=== Data ===

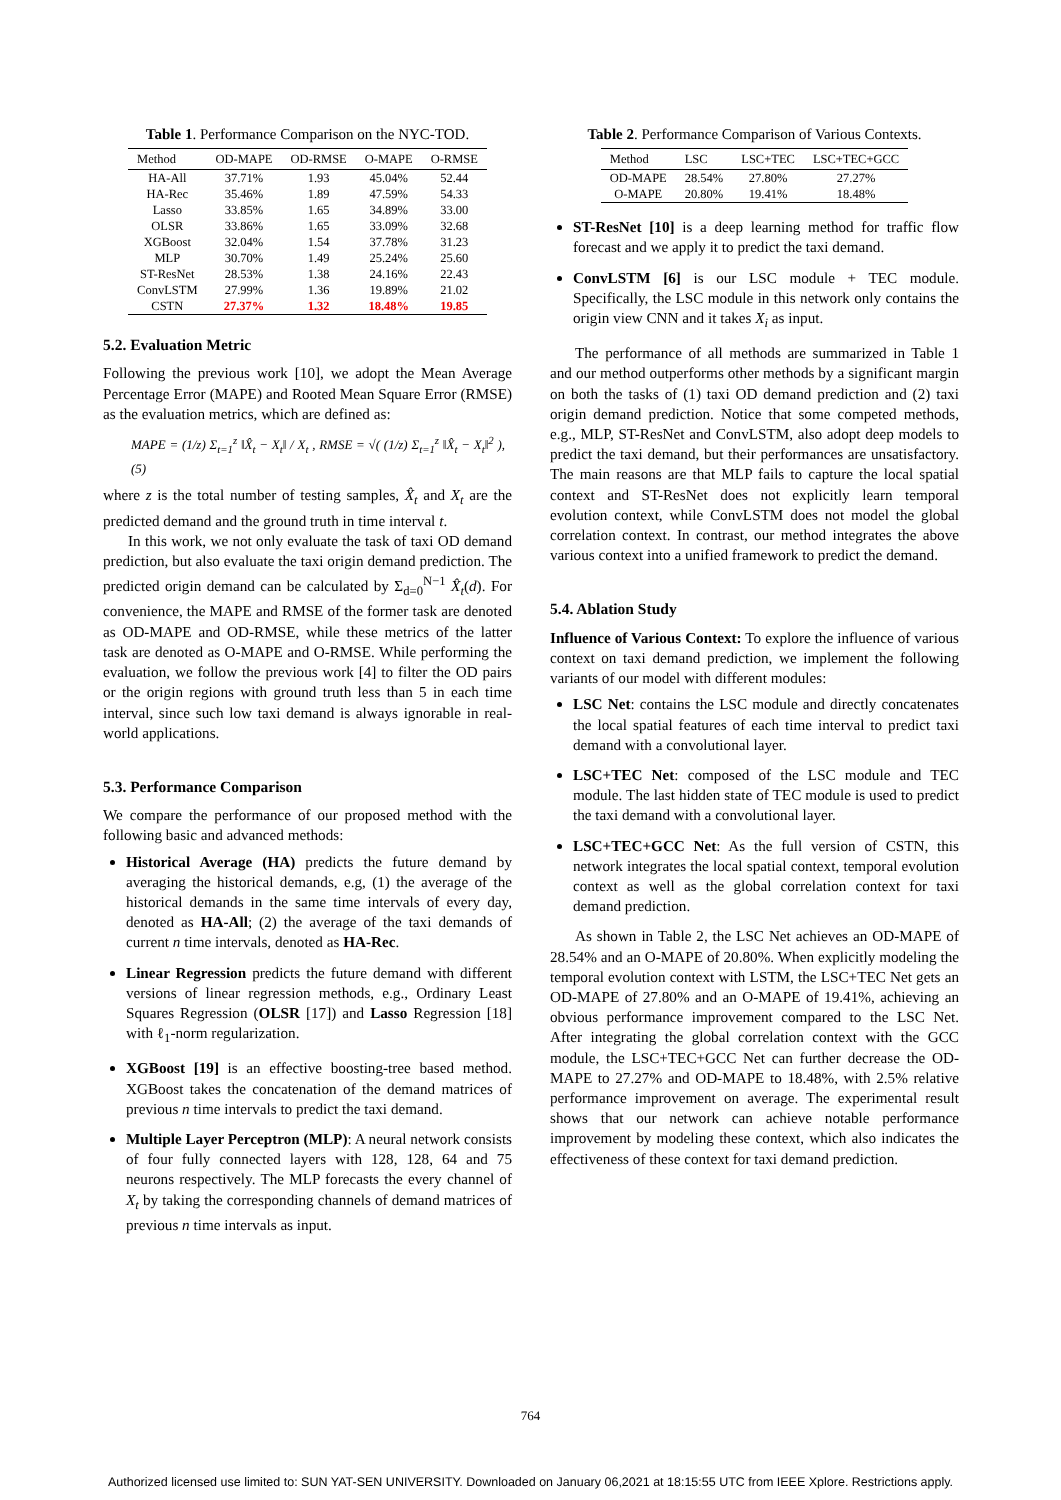Table 1. Performance Comparison on the NYC-TOD.
| Method | OD-MAPE | OD-RMSE | O-MAPE | O-RMSE |
| --- | --- | --- | --- | --- |
| HA-All | 37.71% | 1.93 | 45.04% | 52.44 |
| HA-Rec | 35.46% | 1.89 | 47.59% | 54.33 |
| Lasso | 33.85% | 1.65 | 34.89% | 33.00 |
| OLSR | 33.86% | 1.65 | 33.09% | 32.68 |
| XGBoost | 32.04% | 1.54 | 37.78% | 31.23 |
| MLP | 30.70% | 1.49 | 25.24% | 25.60 |
| ST-ResNet | 28.53% | 1.38 | 24.16% | 22.43 |
| ConvLSTM | 27.99% | 1.36 | 19.89% | 21.02 |
| CSTN | 27.37% | 1.32 | 18.48% | 19.85 |
5.2. Evaluation Metric
Following the previous work [10], we adopt the Mean Average Percentage Error (MAPE) and Rooted Mean Square Error (RMSE) as the evaluation metrics, which are defined as:
MAPE = (1/z) Σ<sub>t=1</sub><sup>z</sup> ‖X̂<sub>t</sub> − X<sub>t</sub>‖ / X<sub>t</sub> , RMSE = √( (1/z) Σ<sub>t=1</sub><sup>z</sup> ‖X̂<sub>t</sub> − X<sub>t</sub>‖<sup>2</sup> ), (5)
where z is the total number of testing samples, X̂<sub>t</sub> and X<sub>t</sub> are the predicted demand and the ground truth in time interval t.
In this work, we not only evaluate the task of taxi OD demand prediction, but also evaluate the taxi origin demand prediction. The predicted origin demand can be calculated by Σ<sub>d=0</sub><sup>N−1</sup> X̂<sub>t</sub>(d). For convenience, the MAPE and RMSE of the former task are denoted as OD-MAPE and OD-RMSE, while these metrics of the latter task are denoted as O-MAPE and O-RMSE. While performing the evaluation, we follow the previous work [4] to filter the OD pairs or the origin regions with ground truth less than 5 in each time interval, since such low taxi demand is always ignorable in real-world applications.
5.3. Performance Comparison
We compare the performance of our proposed method with the following basic and advanced methods:
Historical Average (HA) predicts the future demand by averaging the historical demands, e.g, (1) the average of the historical demands in the same time intervals of every day, denoted as HA-All; (2) the average of the taxi demands of current n time intervals, denoted as HA-Rec.
Linear Regression predicts the future demand with different versions of linear regression methods, e.g., Ordinary Least Squares Regression (OLSR [17]) and Lasso Regression [18] with ℓ<sub>1</sub>-norm regularization.
XGBoost [19] is an effective boosting-tree based method. XGBoost takes the concatenation of the demand matrices of previous n time intervals to predict the taxi demand.
Multiple Layer Perceptron (MLP): A neural network consists of four fully connected layers with 128, 128, 64 and 75 neurons respectively. The MLP forecasts the every channel of X<sub>t</sub> by taking the corresponding channels of demand matrices of previous n time intervals as input.
Table 2. Performance Comparison of Various Contexts.
| Method | LSC | LSC+TEC | LSC+TEC+GCC |
| --- | --- | --- | --- |
| OD-MAPE | 28.54% | 27.80% | 27.27% |
| O-MAPE | 20.80% | 19.41% | 18.48% |
ST-ResNet [10] is a deep learning method for traffic flow forecast and we apply it to predict the taxi demand.
ConvLSTM [6] is our LSC module + TEC module. Specifically, the LSC module in this network only contains the origin view CNN and it takes X<sub>i</sub> as input.
The performance of all methods are summarized in Table 1 and our method outperforms other methods by a significant margin on both the tasks of (1) taxi OD demand prediction and (2) taxi origin demand prediction. Notice that some competed methods, e.g., MLP, ST-ResNet and ConvLSTM, also adopt deep models to predict the taxi demand, but their performances are unsatisfactory. The main reasons are that MLP fails to capture the local spatial context and ST-ResNet does not explicitly learn temporal evolution context, while ConvLSTM does not model the global correlation context. In contrast, our method integrates the above various context into a unified framework to predict the demand.
5.4. Ablation Study
Influence of Various Context: To explore the influence of various context on taxi demand prediction, we implement the following variants of our model with different modules:
LSC Net: contains the LSC module and directly concatenates the local spatial features of each time interval to predict taxi demand with a convolutional layer.
LSC+TEC Net: composed of the LSC module and TEC module. The last hidden state of TEC module is used to predict the taxi demand with a convolutional layer.
LSC+TEC+GCC Net: As the full version of CSTN, this network integrates the local spatial context, temporal evolution context as well as the global correlation context for taxi demand prediction.
As shown in Table 2, the LSC Net achieves an OD-MAPE of 28.54% and an O-MAPE of 20.80%. When explicitly modeling the temporal evolution context with LSTM, the LSC+TEC Net gets an OD-MAPE of 27.80% and an O-MAPE of 19.41%, achieving an obvious performance improvement compared to the LSC Net. After integrating the global correlation context with the GCC module, the LSC+TEC+GCC Net can further decrease the OD-MAPE to 27.27% and OD-MAPE to 18.48%, with 2.5% relative performance improvement on average. The experimental result shows that our network can achieve notable performance improvement by modeling these context, which also indicates the effectiveness of these context for taxi demand prediction.
764
Authorized licensed use limited to: SUN YAT-SEN UNIVERSITY. Downloaded on January 06,2021 at 18:15:55 UTC from IEEE Xplore. Restrictions apply.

===

The listing above, line by line: print it exactly, but not its pictures.

_Answer section_
Table 1. Performance Comparison on the NYC-TOD.
| Method | OD-MAPE | OD-RMSE | O-MAPE | O-RMSE |
| --- | --- | --- | --- | --- |
| HA-All | 37.71% | 1.93 | 45.04% | 52.44 |
| HA-Rec | 35.46% | 1.89 | 47.59% | 54.33 |
| Lasso | 33.85% | 1.65 | 34.89% | 33.00 |
| OLSR | 33.86% | 1.65 | 33.09% | 32.68 |
| XGBoost | 32.04% | 1.54 | 37.78% | 31.23 |
| MLP | 30.70% | 1.49 | 25.24% | 25.60 |
| ST-ResNet | 28.53% | 1.38 | 24.16% | 22.43 |
| ConvLSTM | 27.99% | 1.36 | 19.89% | 21.02 |
| CSTN | 27.37% | 1.32 | 18.48% | 19.85 |
5.2. Evaluation Metric
Following the previous work [10], we adopt the Mean Average Percentage Error (MAPE) and Rooted Mean Square Error (RMSE) as the evaluation metrics, which are defined as:
MAPE = (1/z) Σ<sub>t=1</sub><sup>z</sup> ‖X̂<sub>t</sub> − X<sub>t</sub>‖ / X<sub>t</sub> , RMSE = √( (1/z) Σ<sub>t=1</sub><sup>z</sup> ‖X̂<sub>t</sub> − X<sub>t</sub>‖<sup>2</sup> ), (5)
where z is the total number of testing samples, X̂<sub>t</sub> and X<sub>t</sub> are the predicted demand and the ground truth in time interval t.
In this work, we not only evaluate the task of taxi OD demand prediction, but also evaluate the taxi origin demand prediction. The predicted origin demand can be calculated by Σ<sub>d=0</sub><sup>N−1</sup> X̂<sub>t</sub>(d). For convenience, the MAPE and RMSE of the former task are denoted as OD-MAPE and OD-RMSE, while these metrics of the latter task are denoted as O-MAPE and O-RMSE. While performing the evaluation, we follow the previous work [4] to filter the OD pairs or the origin regions with ground truth less than 5 in each time interval, since such low taxi demand is always ignorable in real-world applications.
5.3. Performance Comparison
We compare the performance of our proposed method with the following basic and advanced methods:
Historical Average (HA) predicts the future demand by averaging the historical demands, e.g, (1) the average of the historical demands in the same time intervals of every day, denoted as HA-All; (2) the average of the taxi demands of current n time intervals, denoted as HA-Rec.
Linear Regression predicts the future demand with different versions of linear regression methods, e.g., Ordinary Least Squares Regression (OLSR [17]) and Lasso Regression [18] with ℓ<sub>1</sub>-norm regularization.
XGBoost [19] is an effective boosting-tree based method. XGBoost takes the concatenation of the demand matrices of previous n time intervals to predict the taxi demand.
Multiple Layer Perceptron (MLP): A neural network consists of four fully connected layers with 128, 128, 64 and 75 neurons respectively. The MLP forecasts the every channel of X<sub>t</sub> by taking the corresponding channels of demand matrices of previous n time intervals as input.
Table 2. Performance Comparison of Various Contexts.
| Method | LSC | LSC+TEC | LSC+TEC+GCC |
| --- | --- | --- | --- |
| OD-MAPE | 28.54% | 27.80% | 27.27% |
| O-MAPE | 20.80% | 19.41% | 18.48% |
ST-ResNet [10] is a deep learning method for traffic flow forecast and we apply it to predict the taxi demand.
ConvLSTM [6] is our LSC module + TEC module. Specifically, the LSC module in this network only contains the origin view CNN and it takes X<sub>i</sub> as input.
The performance of all methods are summarized in Table 1 and our method outperforms other methods by a significant margin on both the tasks of (1) taxi OD demand prediction and (2) taxi origin demand prediction. Notice that some competed methods, e.g., MLP, ST-ResNet and ConvLSTM, also adopt deep models to predict the taxi demand, but their performances are unsatisfactory. The main reasons are that MLP fails to capture the local spatial context and ST-ResNet does not explicitly learn temporal evolution context, while ConvLSTM does not model the global correlation context. In contrast, our method integrates the above various context into a unified framework to predict the demand.
5.4. Ablation Study
Influence of Various Context: To explore the influence of various context on taxi demand prediction, we implement the following variants of our model with different modules:
LSC Net: contains the LSC module and directly concatenates the local spatial features of each time interval to predict taxi demand with a convolutional layer.
LSC+TEC Net: composed of the LSC module and TEC module. The last hidden state of TEC module is used to predict the taxi demand with a convolutional layer.
LSC+TEC+GCC Net: As the full version of CSTN, this network integrates the local spatial context, temporal evolution context as well as the global correlation context for taxi demand prediction.
As shown in Table 2, the LSC Net achieves an OD-MAPE of 28.54% and an O-MAPE of 20.80%. When explicitly modeling the temporal evolution context with LSTM, the LSC+TEC Net gets an OD-MAPE of 27.80% and an O-MAPE of 19.41%, achieving an obvious performance improvement compared to the LSC Net. After integrating the global correlation context with the GCC module, the LSC+TEC+GCC Net can further decrease the OD-MAPE to 27.27% and OD-MAPE to 18.48%, with 2.5% relative performance improvement on average. The experimental result shows that our network can achieve notable performance improvement by modeling these context, which also indicates the effectiveness of these context for taxi demand prediction.
764
Authorized licensed use limited to: SUN YAT-SEN UNIVERSITY. Downloaded on January 06,2021 at 18:15:55 UTC from IEEE Xplore. Restrictions apply.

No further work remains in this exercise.